## Begin Rows

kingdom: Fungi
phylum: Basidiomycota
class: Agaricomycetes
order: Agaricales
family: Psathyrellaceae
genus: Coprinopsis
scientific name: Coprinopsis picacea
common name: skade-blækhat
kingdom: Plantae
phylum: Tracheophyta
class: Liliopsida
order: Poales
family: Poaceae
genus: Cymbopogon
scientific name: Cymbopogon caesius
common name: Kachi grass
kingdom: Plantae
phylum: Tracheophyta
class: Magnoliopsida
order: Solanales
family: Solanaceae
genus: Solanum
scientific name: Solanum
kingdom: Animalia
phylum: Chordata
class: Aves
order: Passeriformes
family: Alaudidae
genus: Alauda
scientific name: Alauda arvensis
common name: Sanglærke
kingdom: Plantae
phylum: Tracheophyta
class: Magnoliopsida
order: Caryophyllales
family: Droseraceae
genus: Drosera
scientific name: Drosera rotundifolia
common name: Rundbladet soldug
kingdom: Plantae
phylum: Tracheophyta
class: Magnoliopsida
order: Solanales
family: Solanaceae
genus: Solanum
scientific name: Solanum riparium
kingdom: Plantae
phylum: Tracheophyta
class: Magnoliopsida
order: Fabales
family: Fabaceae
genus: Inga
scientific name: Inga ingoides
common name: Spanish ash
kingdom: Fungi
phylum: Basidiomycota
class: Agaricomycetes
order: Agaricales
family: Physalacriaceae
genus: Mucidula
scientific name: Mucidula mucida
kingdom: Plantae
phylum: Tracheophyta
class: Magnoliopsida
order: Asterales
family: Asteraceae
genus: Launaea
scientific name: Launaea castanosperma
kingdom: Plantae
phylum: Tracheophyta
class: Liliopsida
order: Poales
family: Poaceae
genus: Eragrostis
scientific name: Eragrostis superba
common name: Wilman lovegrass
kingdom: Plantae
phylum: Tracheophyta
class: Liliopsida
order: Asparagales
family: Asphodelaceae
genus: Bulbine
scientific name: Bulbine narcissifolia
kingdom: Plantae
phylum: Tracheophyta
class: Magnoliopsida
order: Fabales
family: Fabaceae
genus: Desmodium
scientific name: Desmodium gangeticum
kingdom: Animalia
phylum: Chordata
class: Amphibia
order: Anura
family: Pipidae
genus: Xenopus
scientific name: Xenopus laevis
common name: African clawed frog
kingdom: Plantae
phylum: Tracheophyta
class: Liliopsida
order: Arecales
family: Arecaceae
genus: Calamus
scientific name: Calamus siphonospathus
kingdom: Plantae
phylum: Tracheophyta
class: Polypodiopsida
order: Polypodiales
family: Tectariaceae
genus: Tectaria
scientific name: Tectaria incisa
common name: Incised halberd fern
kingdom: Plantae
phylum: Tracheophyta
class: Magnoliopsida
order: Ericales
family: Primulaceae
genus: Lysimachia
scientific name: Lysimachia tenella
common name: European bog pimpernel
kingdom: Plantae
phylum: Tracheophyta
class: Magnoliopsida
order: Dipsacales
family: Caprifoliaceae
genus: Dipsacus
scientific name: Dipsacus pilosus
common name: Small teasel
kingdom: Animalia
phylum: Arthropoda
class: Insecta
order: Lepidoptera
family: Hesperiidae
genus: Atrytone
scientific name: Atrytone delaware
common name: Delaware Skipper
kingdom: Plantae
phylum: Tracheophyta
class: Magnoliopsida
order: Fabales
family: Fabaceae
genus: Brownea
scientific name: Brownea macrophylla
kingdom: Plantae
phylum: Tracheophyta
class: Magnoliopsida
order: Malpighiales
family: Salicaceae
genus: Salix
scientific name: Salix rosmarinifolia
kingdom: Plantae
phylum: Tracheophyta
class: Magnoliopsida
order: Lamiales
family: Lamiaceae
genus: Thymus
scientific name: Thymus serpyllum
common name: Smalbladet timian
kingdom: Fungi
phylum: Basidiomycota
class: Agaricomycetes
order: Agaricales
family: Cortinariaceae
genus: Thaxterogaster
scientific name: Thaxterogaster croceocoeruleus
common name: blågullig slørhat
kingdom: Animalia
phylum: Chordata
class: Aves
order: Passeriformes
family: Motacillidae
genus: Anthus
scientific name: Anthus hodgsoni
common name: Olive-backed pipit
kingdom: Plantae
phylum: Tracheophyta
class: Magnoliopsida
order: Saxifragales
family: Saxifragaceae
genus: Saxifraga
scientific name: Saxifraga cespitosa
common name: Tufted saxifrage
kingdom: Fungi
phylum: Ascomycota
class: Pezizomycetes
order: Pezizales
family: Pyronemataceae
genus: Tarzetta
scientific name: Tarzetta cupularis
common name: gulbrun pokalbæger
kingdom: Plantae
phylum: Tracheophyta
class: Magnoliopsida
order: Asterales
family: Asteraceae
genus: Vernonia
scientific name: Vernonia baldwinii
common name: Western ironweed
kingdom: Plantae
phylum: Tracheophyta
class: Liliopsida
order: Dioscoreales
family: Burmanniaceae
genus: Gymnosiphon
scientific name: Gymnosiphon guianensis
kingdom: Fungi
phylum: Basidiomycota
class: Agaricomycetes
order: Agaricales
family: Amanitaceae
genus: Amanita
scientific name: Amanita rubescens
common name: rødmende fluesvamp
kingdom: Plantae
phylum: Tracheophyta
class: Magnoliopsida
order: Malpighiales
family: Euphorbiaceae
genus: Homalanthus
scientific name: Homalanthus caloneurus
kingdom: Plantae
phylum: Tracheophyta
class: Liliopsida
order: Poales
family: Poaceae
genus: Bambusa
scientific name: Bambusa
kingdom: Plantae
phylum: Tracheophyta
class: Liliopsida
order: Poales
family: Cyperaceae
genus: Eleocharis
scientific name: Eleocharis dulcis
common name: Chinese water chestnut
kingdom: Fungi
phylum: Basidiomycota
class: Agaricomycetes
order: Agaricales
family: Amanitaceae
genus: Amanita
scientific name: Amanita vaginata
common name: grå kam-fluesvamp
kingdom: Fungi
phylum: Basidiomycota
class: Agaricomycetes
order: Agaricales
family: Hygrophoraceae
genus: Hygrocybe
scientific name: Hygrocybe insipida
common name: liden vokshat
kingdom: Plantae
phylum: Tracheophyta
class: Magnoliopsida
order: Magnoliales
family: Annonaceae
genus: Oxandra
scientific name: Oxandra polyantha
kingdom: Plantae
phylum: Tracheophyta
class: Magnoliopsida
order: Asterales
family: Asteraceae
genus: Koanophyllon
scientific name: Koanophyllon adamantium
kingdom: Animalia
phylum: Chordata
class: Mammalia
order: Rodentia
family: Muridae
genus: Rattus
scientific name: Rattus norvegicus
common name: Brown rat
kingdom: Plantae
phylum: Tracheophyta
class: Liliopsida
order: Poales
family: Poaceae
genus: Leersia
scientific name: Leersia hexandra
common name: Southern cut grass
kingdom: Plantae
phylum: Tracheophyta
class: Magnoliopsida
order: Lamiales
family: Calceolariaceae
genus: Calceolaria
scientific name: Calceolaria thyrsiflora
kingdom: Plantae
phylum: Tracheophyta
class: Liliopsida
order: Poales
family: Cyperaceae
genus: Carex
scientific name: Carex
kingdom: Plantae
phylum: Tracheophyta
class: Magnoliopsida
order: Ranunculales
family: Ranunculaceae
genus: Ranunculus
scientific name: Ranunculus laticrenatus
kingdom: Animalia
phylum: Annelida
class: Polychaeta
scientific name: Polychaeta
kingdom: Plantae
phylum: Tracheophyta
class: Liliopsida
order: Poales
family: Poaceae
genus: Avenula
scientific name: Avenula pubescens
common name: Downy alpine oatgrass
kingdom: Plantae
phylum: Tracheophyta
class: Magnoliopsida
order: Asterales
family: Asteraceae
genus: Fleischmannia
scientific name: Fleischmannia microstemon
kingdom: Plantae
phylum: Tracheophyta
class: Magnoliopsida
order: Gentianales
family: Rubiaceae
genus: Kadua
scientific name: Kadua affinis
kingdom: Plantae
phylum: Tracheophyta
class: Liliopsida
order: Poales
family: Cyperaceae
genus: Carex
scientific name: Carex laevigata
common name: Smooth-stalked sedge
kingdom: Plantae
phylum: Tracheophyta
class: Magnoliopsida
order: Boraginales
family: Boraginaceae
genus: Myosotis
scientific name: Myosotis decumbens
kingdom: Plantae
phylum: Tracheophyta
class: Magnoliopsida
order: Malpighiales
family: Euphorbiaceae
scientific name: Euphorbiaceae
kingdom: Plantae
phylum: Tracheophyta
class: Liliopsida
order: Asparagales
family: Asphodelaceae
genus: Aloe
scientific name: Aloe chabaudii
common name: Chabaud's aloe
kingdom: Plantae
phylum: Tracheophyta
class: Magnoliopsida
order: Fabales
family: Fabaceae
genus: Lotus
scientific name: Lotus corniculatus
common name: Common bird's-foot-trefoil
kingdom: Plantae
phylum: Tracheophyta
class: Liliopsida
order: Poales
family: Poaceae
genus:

## End Rows

Rewrite the stretch of the material from the line containing "scientific name: Euphorbiaceae" through the end, changing "common name" to "vernacular name" and leaving everything else as it is.

scientific name: Euphorbiaceae
kingdom: Plantae
phylum: Tracheophyta
class: Liliopsida
order: Asparagales
family: Asphodelaceae
genus: Aloe
scientific name: Aloe chabaudii
vernacular name: Chabaud's aloe
kingdom: Plantae
phylum: Tracheophyta
class: Magnoliopsida
order: Fabales
family: Fabaceae
genus: Lotus
scientific name: Lotus corniculatus
vernacular name: Common bird's-foot-trefoil
kingdom: Plantae
phylum: Tracheophyta
class: Liliopsida
order: Poales
family: Poaceae
genus:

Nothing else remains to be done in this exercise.